BIND caching nameserver - how to discard recieved ADDITONAL SECTION fr 1

[bmihevc]

Hi all,

On internal caching nameserver I have forward zones for internal domains, type forward, forward only.
In case when DNS query is not having particular record in forward list it goes on the internet and get some answers from there. The problem is that same domains are internal and external and can happen that external IP addresses will be in cache of caching nameserver and that is not ok. Tests proved that this is happening because some other nameservers when give us an answer also deliver public IP which is in additional section, and caching server goes to this IP addresses, and not to internal ones that it has in forward list.

Is there any bind option or way of implementation to discard any receieved additional of given answer from outside?

Best regards.
G.

 

[Noway2]

The problem is that same domains are internal and external

Exactly. This is a problem. Don't use the same fully qualified domain name for two distinct domains. One possible exception is a multi homed router that is resolvable on multiple domains.

 

[bmihevc]

Yes, but I have no influence on that setup, just on caching server....don't ask.

Any feature on Linux/BIND configuration to "hardcode" IP addresses and names of just a few servers (i know that hosts file wont't work) except creating zones on caching server which I want to avoid?

 

[Noway2]

The only two methods that I know of to hard code an address are the hosts file and the zone.

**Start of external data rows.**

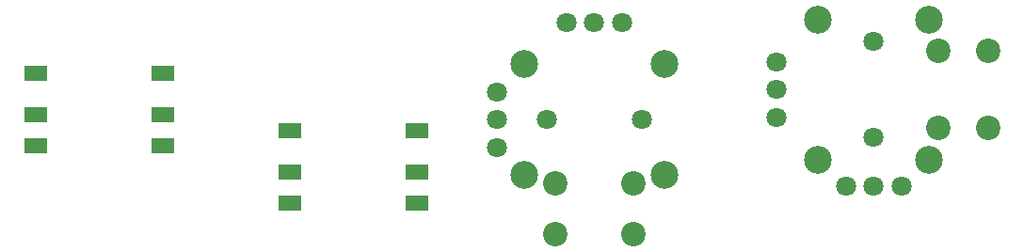
<source format=gbr>
%TF.GenerationSoftware,KiCad,Pcbnew,8.0.2*%
%TF.CreationDate,2025-04-19T09:34:17+08:00*%
%TF.ProjectId,ternel_handel,7465726e-656c-45f6-9861-6e64656c2e6b,rev?*%
%TF.SameCoordinates,PX5636500PY71de640*%
%TF.FileFunction,Soldermask,Bot*%
%TF.FilePolarity,Negative*%
%FSLAX46Y46*%
G04 Gerber Fmt 4.6, Leading zero omitted, Abs format (unit mm)*
G04 Created by KiCad (PCBNEW 8.0.2) date 2025-04-19 09:34:17*
%MOMM*%
%LPD*%
G01*
G04 APERTURE LIST*
%ADD10R,2.000000X1.400000*%
%ADD11C,1.800000*%
%ADD12C,2.500000*%
%ADD13C,2.200000*%
G04 APERTURE END LIST*
D10*
%TO.C,SW3*%
X46616000Y24356068D03*
X46616000Y20656068D03*
X46616000Y17856068D03*
X35154000Y17856068D03*
X35154000Y20656068D03*
X35154000Y24356068D03*
%TD*%
D11*
%TO.C,SW1*%
X87706500Y32390000D03*
X87706500Y23790000D03*
X90206500Y19360000D03*
X87706500Y19360000D03*
X85206500Y19360000D03*
X78976500Y25590000D03*
X78976500Y28089000D03*
X78976500Y30590000D03*
D12*
X82706500Y34414000D03*
X92706500Y34414000D03*
X92706500Y21764000D03*
X82706500Y21764000D03*
D13*
X93498500Y31609000D03*
X97998500Y31609000D03*
X93498500Y24609000D03*
X97998500Y24609000D03*
%TD*%
D10*
%TO.C,SW4*%
X23776000Y29556068D03*
X23776000Y25856068D03*
X23776000Y23056068D03*
X12314000Y23056068D03*
X12314000Y25856068D03*
X12314000Y29556068D03*
%TD*%
D11*
%TO.C,SW2*%
X66870000Y25400000D03*
X58270000Y25400000D03*
X53840000Y22900000D03*
X53840000Y25400000D03*
X53840000Y27900000D03*
X60070000Y34130000D03*
X62569000Y34130000D03*
X65070000Y34130000D03*
D12*
X68894000Y30400000D03*
X68894000Y20400000D03*
X56244000Y20400000D03*
X56244000Y30400000D03*
D13*
X66089000Y19608000D03*
X66089000Y15108000D03*
X59089000Y19608000D03*
X59089000Y15108000D03*
%TD*%
M02*

</source>
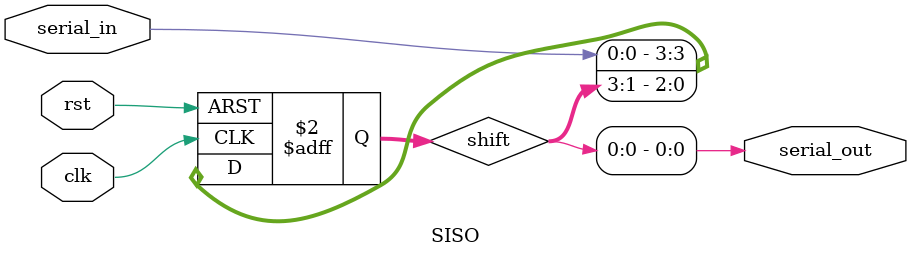
<source format=v>
`timescale 1ns / 1ps


module SISO(
    input wire clk,
    input wire rst,
    input wire serial_in,
    output wire serial_out
    );
    reg [3:0] shift;
    always @(posedge clk or posedge rst) begin
        if(rst) begin
            shift <= 4'b0000;
        end
        else begin
        shift <= {serial_in,shift[3:1]};
        end
    end
    assign serial_out = shift;
endmodule

</source>
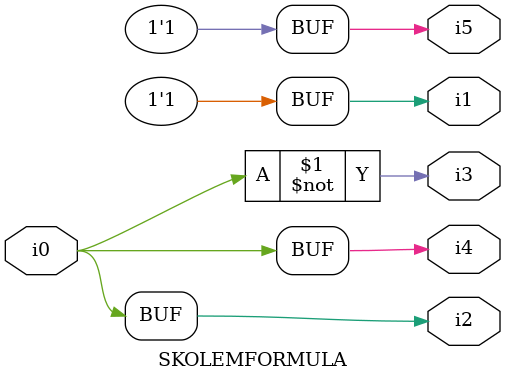
<source format=v>

module SKOLEMFORMULA ( 
    i0,
    i1, i2, i3, i4, i5  );
  input  i0;
  output i1, i2, i3, i4, i5;
  assign i1 = 1'b1;
  assign i5 = 1'b1;
  assign i3 = ~i0;
  assign i2 = i0;
  assign i4 = i0;
endmodule



</source>
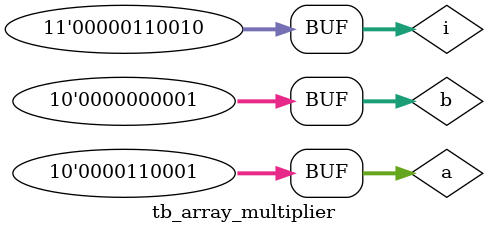
<source format=v>
`define MULTIPLIER_SIZE	10
`define MAX_MULTIPLICANT 50
`define CLK_C	1
`define CLK_P	(`CLK_C*2)

`timescale 1ns / 1ns

module tb_array_multiplier();
	reg [`MULTIPLIER_SIZE-1:0] a, b;
	wire [`MULTIPLIER_SIZE*2-1:0] r;
	
	array_multiplier #(.SIZE(`MULTIPLIER_SIZE)) am (.i_A(a), .i_B(b), .o_R(r));	
	reg [10:0] i;
	
		
	initial
	begin
		a = 0; b = `MAX_MULTIPLICANT;
		for (i = 0; i < `MAX_MULTIPLICANT; i=i+1)
		begin
			#`CLK_P a = i; b = `MAX_MULTIPLICANT - i;
		end
	end
	
	initial begin
		$display("A		B		R");
		$monitor("%d	%d	%d", a, b, r);
	end
		
endmodule
</source>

With respect to your earlier question of can you clear the cached information, restarting Bind will do that. Perhaps you could set up a CRON job to do so periodically.

Is there a reason you don't want to create a zone? It isn't very difficult and this would let you set the IP for desired hosts. If you are also running DHCP (at least on the same server) the linkage between the two is almost trivial and this will allow dynamic updates.

 

[bmihevc]

As far as I know file /etc/hosts is not important any more if bind is started. Reason why I don't want to create zone is that I have caching only configuration on my DNS, but I will have to do that. I have no choice, so it will bi mixed purpose ns.

Thanks for answers.

 

[Noway2]

During a lookup, the client will first go to the local host file, located at that client. If it does not find a proper match, it will then search any DNS specified in resolv.conf (linux) or whatever is specified in the network configuration (Windows). The key is that the host file is local to each client, it is not on the server. This is one of the key problems with host files that makes them unworkable as a large scale solution.

For your purposes, though, they may be applicable. At work, one of the IT departments changed something in a master DNS and one of our severs no longer resolved properly. As a work around, we overrode the DNS using the local hosts file on each machine that access that server, pointing it to the correct address.

 

[bmihevc]

Yes, thats for sure. But I'm not sure if I'm following you.... I just said that any enteries in /etc/hosts on DNS caching server will not have affect on it because of bind which is in function on it.

 

[Noway2]

Yes, putting entries in the host table of the DNS server will have no effect. You can put entries into the host file on EACH of the clients that are resolving the wrong IP. This will cause them to always resolve to the entry in the hosts file rather than query the DNS for those entries. It is a bit of repeat work, but it would eliminate your name resolution problem.